More than 20% suffered harassment at work: UN
More than one in five people in employment worldwide have experienced some form of workplace harassment or violence, according to a survey released by the United Nations on Monday.
"Violence and harassment at work is a widespread phenomenon around the world," the UN's International Labour Organization said following a joint study by the ILO, Lloyd's Register Foundation and pollsters Gallup.
The survey was a first attempt to produce a global overview of the magnitude and frequency of the problem, and the barriers that prevent people from talking about it.
It found that 22.8 percent -- which would amount to 743 million people in employment -- have experienced "at least one form of violence and harassment at work during their working life", according to data collected last year.

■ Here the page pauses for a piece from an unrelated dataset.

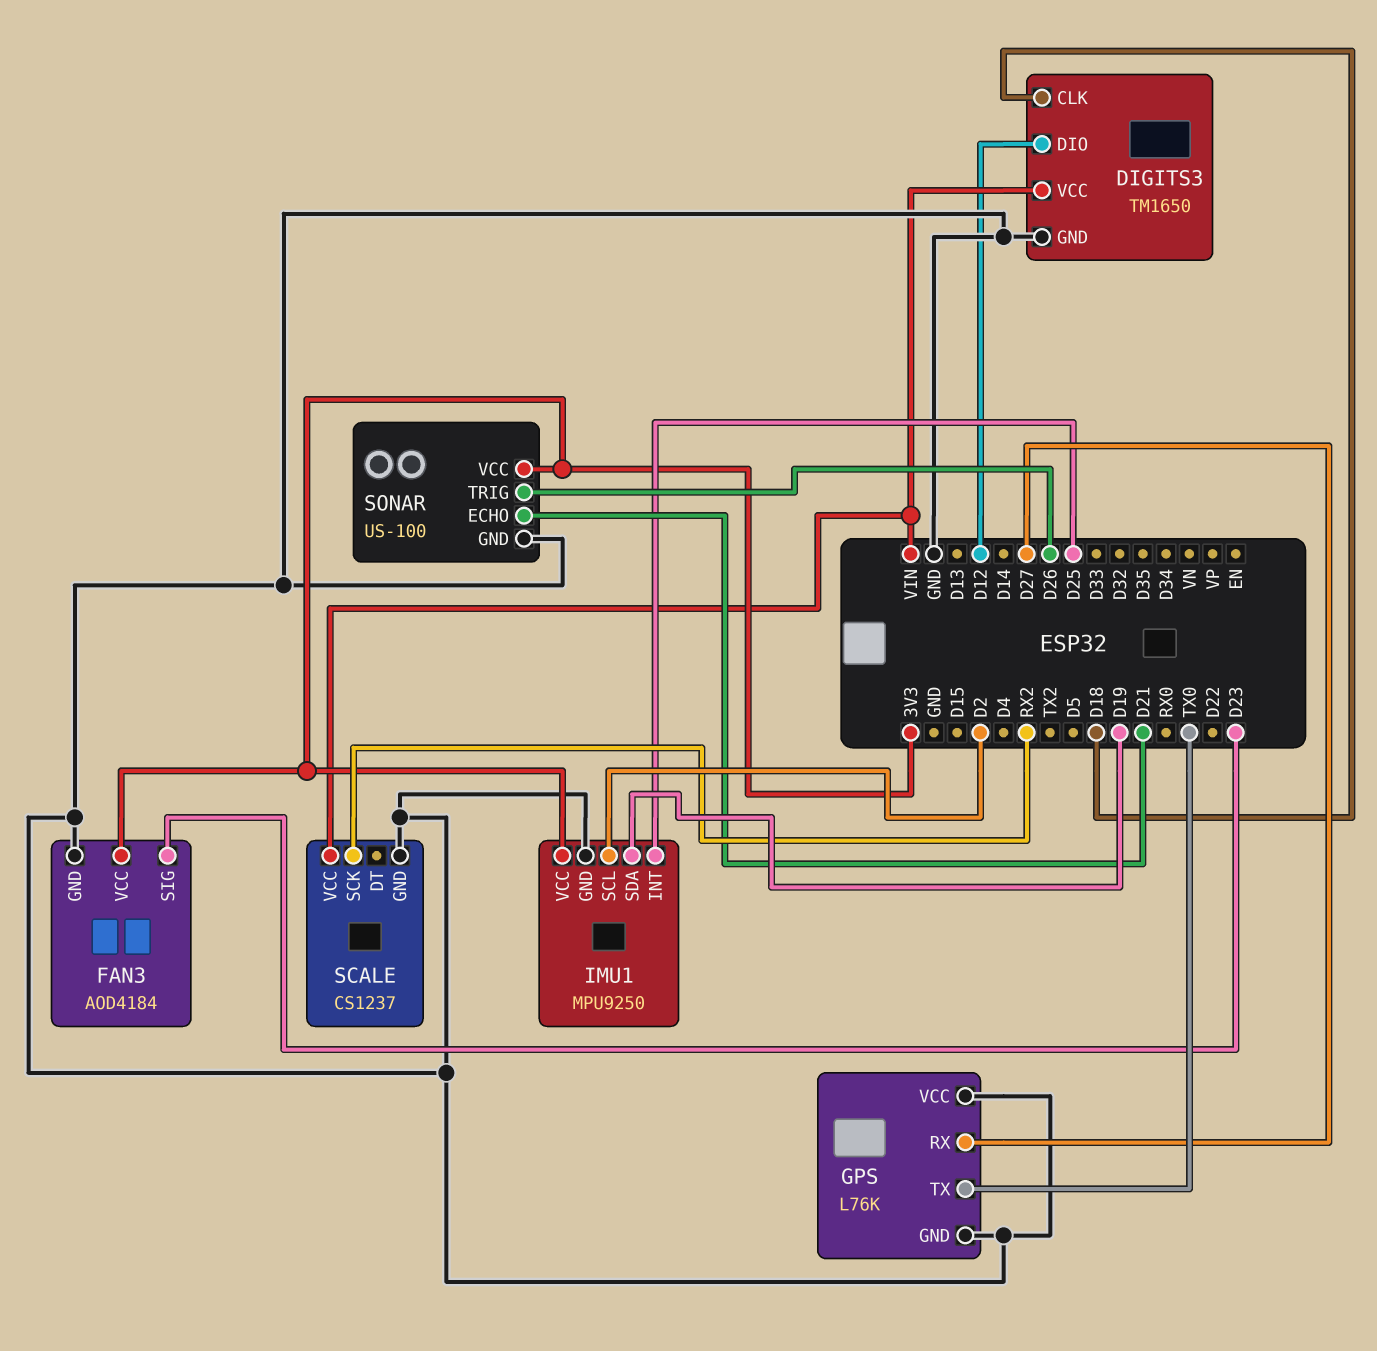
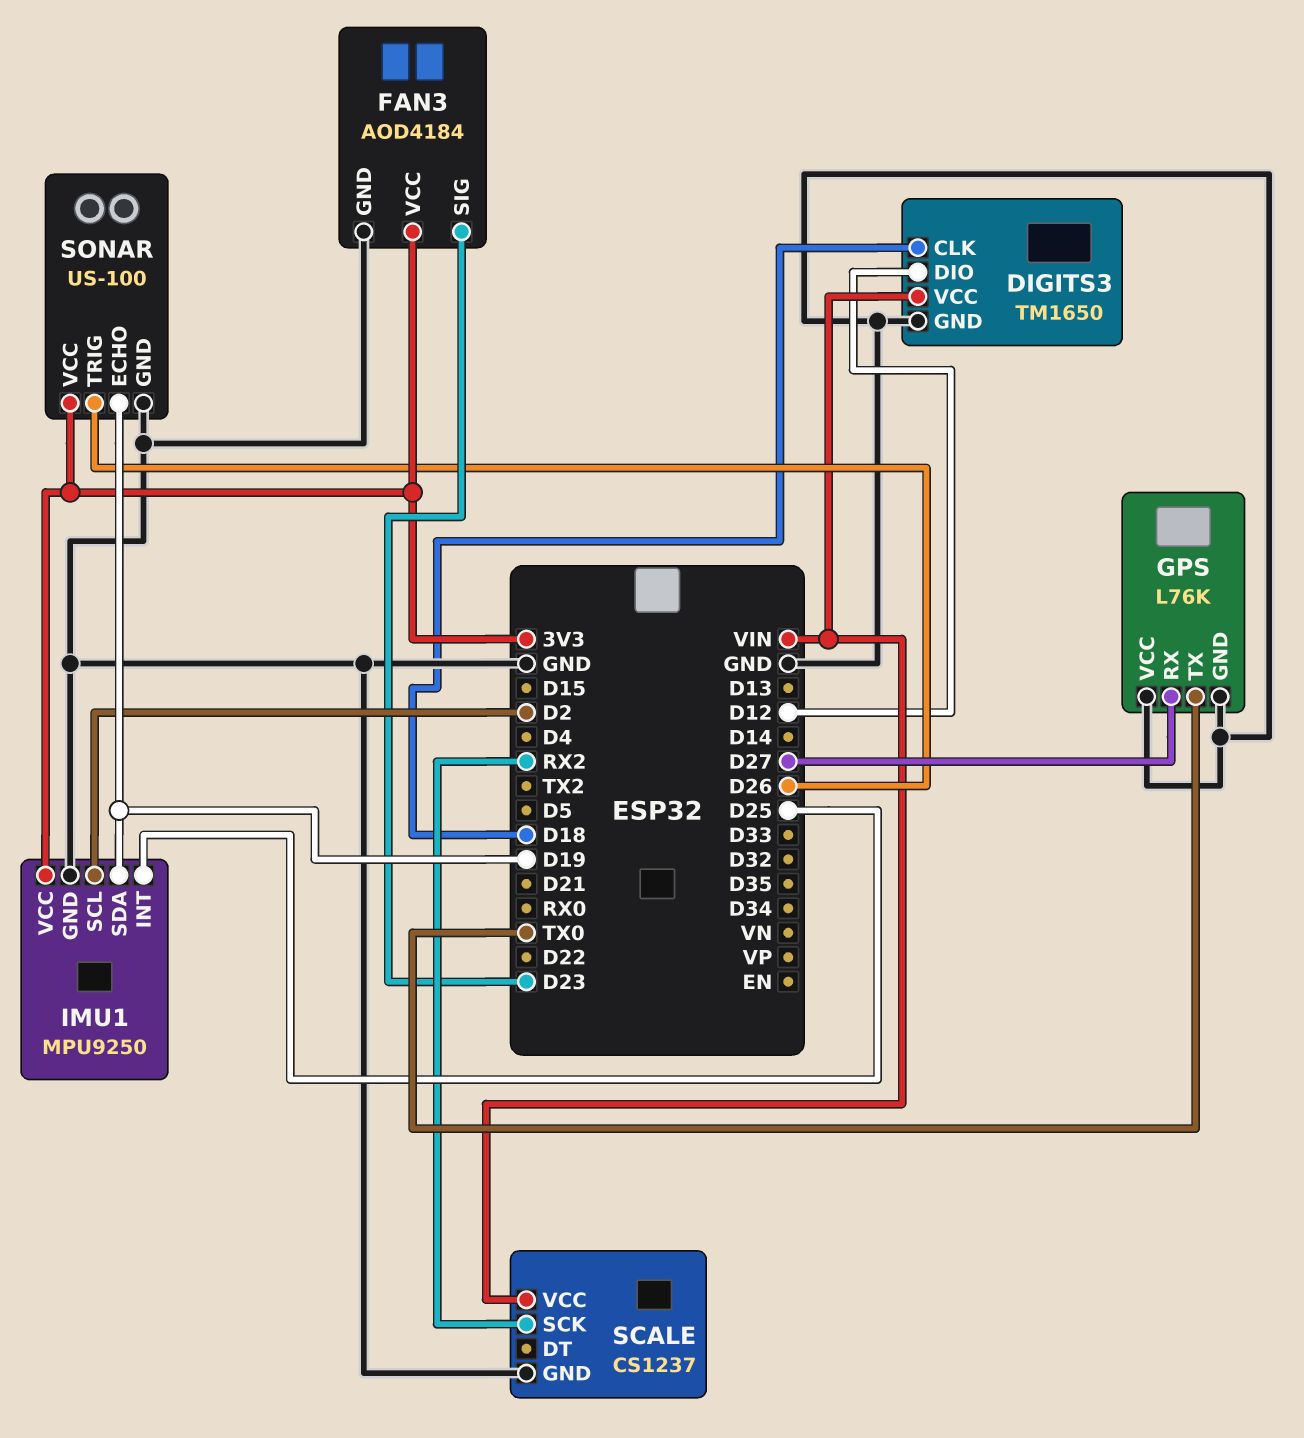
SONAR pin ECHO: D21 -> D19

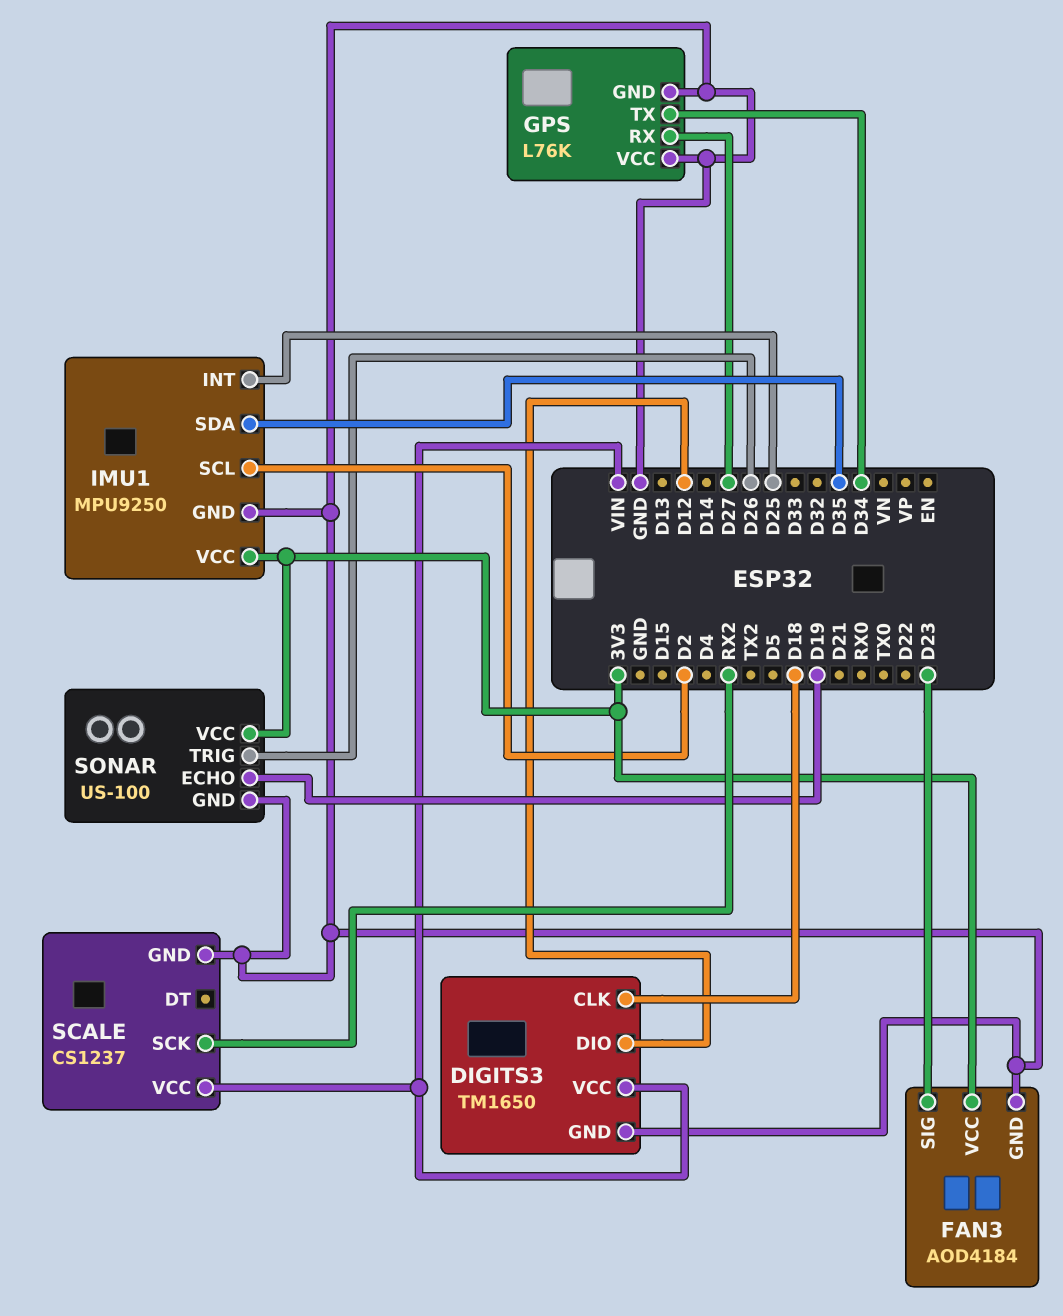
GPS pin TX: TX0 -> D34
IMU1 pin SDA: D19 -> D35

Nearly a third of victims (31.8 percent) said they had been subjected to more than one form of violence and harassment, and 6.3 percent had experienced it in all three forms -- physical, psychological and sexual -- during their working life.
The survey was mainly conducted by telephone and the questions were formulated so they could be understood by as many people as possible.
The study found that the perception of what constitutes violence or harassment is not the same around the world: in some places, pushing someone could be seen as rude behaviour, but nothing further than that.
Psychological violence and harassment at work was found to be the most common, with 17.9 percent, or 583 million people experiencing it in their working life.
The survey found that 8.5 percent (which would amount to 277 million people) had experienced physical violence and harassment.
While women are more likely to have suffered psychological violence, men are more often the victims of physical violence, the study found.
Violence and harassment of a sexual nature has affected 6.3 percent -- approximately one person in every 15 in employment -- with women "particularly exposed", the ILO said.
Of the three forms of violence and harassment, it has the biggest gender gap: more than eight percent of women are victims, compared to five percent among men.
"Young women were twice as likely as young men to have experienced sexual violence and harassment," the ILO added.